Clara quebrou o silêncio.

– para começar eles só servem chá, sendo que na faixada tem claramente apenas a palavra café.

-e ainda é um chá muito ruim. Me pergunto porque continuamos vindo aqui?

– talvez porque os atendentes não falam português e com isso podemos falar sobre nosso plano sem medo de ser pegos.

-será que eles não entendem nada de português?

– pensou, na real isso é um disfarce e eles entendem tudo que a gente fala.

Gustavo e Clara pararam e ficaram observando os atendentes ao fundo do estabelecimento, que continuavam conversando animados.

– será que tem alguma palavra que seria o código secreto para eles chamarem a polícia para gente?

– polícia ou alguém da máfia?

– nos escolhemos esse lugar, ou esse lugar que nos escolheu?

– e se na real, os atendentes sempre foram brasileiros, mas pagaram para eles irem embora e esses dois estão aqui só nos espionando.

– podiam dar um chá melhor, pelo menos

– ou podiam nos contar do que eles tanto dão risada.

– eu acho que eles dão risada de piada sobre pintinho

Clara ficou parada esperando a reação do Gustavo, que já estava com um sorriso no rosto e perguntou para ela:

– qual piada do pintinho?

– ah aquela, sabe, do pintinho que não tinha cu, foi peidar e explodiu

Clara contou essa piada o mais sério que ela conseguiu. Mas não manteve a seriedade, pois Gustavo caiu na risada e ela acompanhou. Os dois ficaram rindo alto, então Gustavo falou ainda rindo:

– gostaria de ver você contando essa piada em mandarim.

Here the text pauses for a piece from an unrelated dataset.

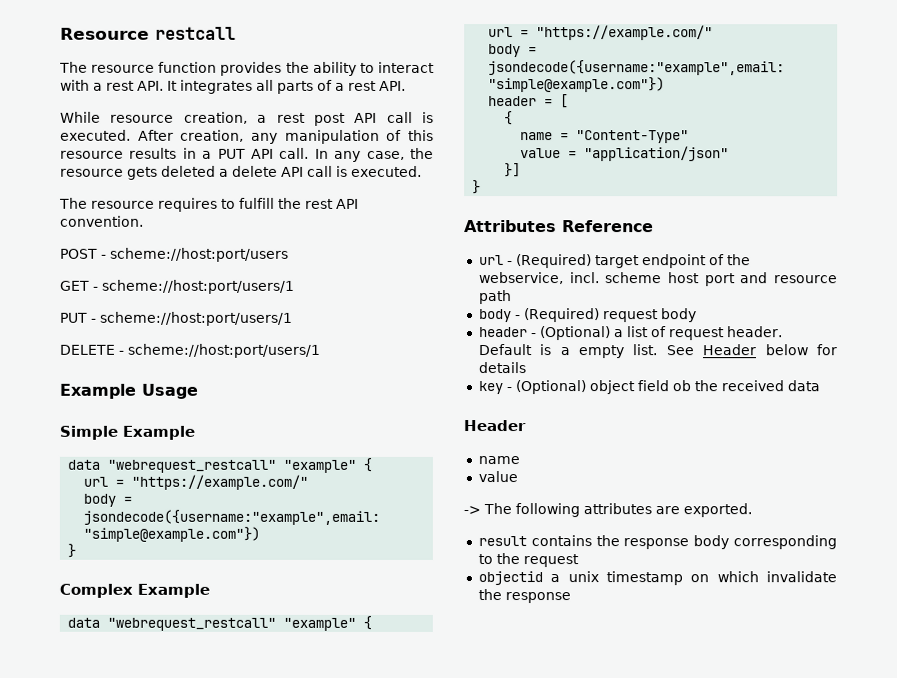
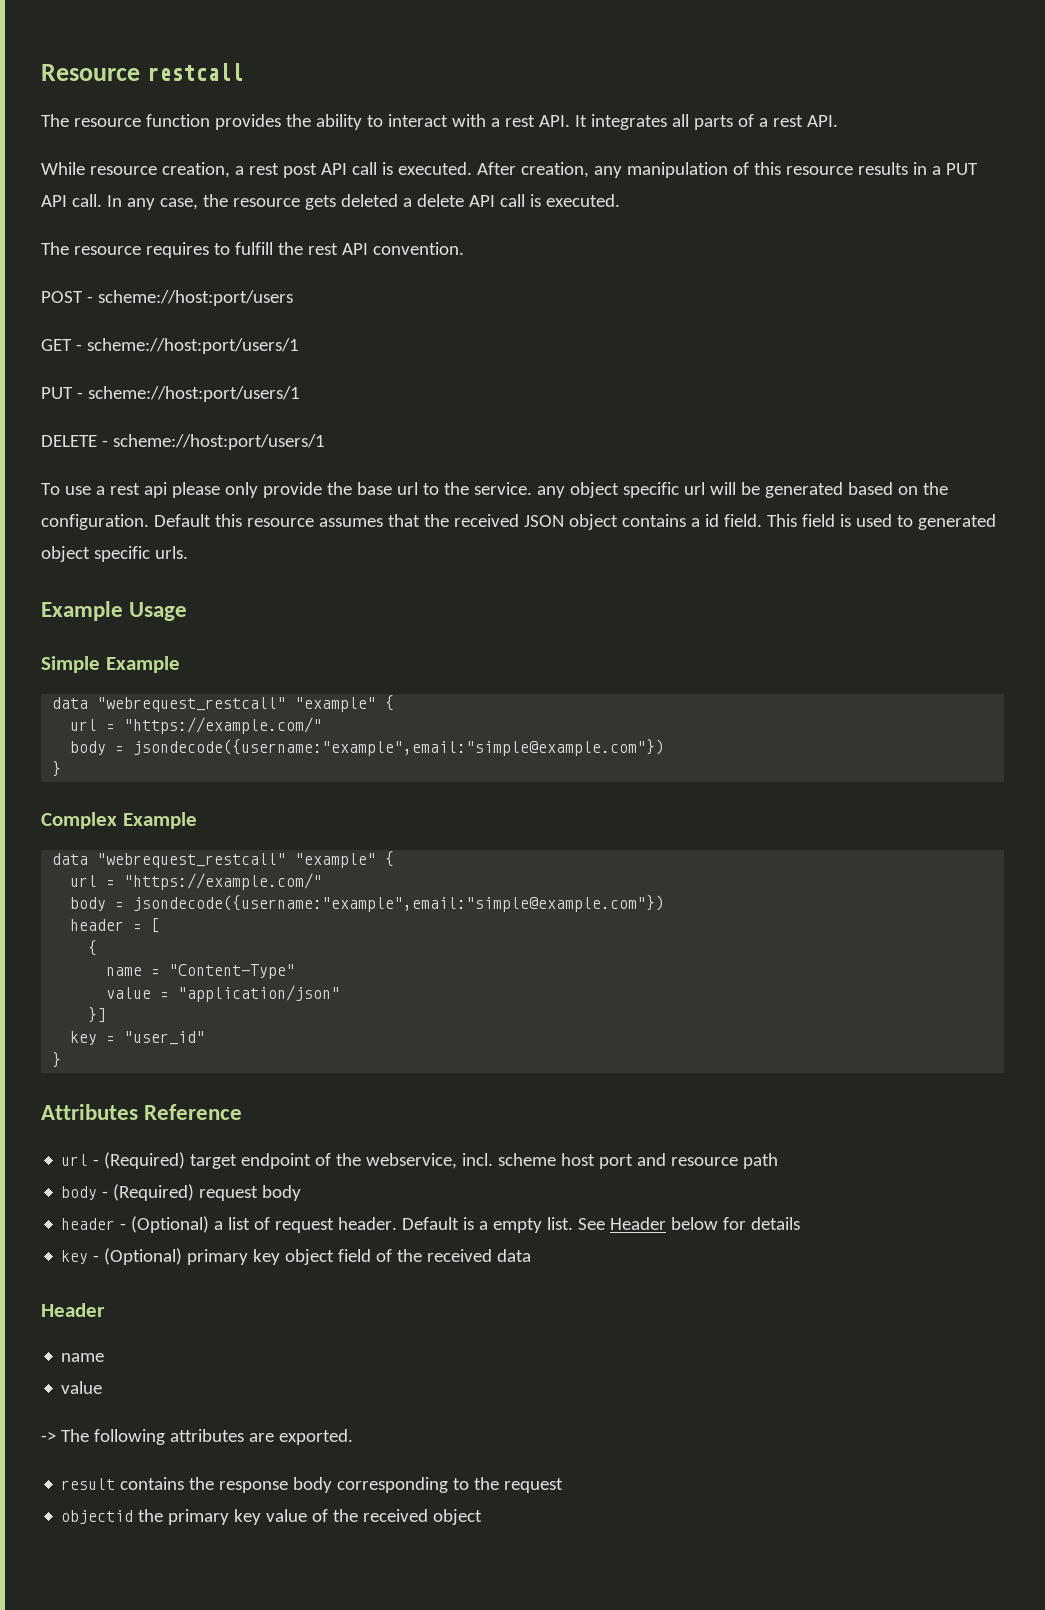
(320, 350) none -> [41,482,948,498] [41,514,996,530] [41,546,188,562] // To use a rest api please only provide the base url to the service. any object specific url will be generated based on the configuration. Default this resource assumes that the received JSON object contains a id field. This field is used to generated object specific urls.
(522, 170) none -> [70,1031,206,1045] // key = "user_id"
(586, 387) none -> [187,1249,281,1265] primary key
[671,380,691,392] ob -> [376,1249,393,1262] of
[550,571,837,586] [477,589,571,604] a unix timestamp on which invalidate the response -> [138,1509,483,1525] the primary key value of the received object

Clara continuou rindo e disse:

– se a gente continuar frequentando aqui, eu aprendo.

E os dois continuaram rindo. Suas risadas fizeram os atendentes os observarem e todos estavam rindo juntos. Cada um com sua piada.

No fim, o lugar com cara de abandonado, que ficava tocando ao fundo uma música chinesa com um chiado, ganhou sons de risadas felizes.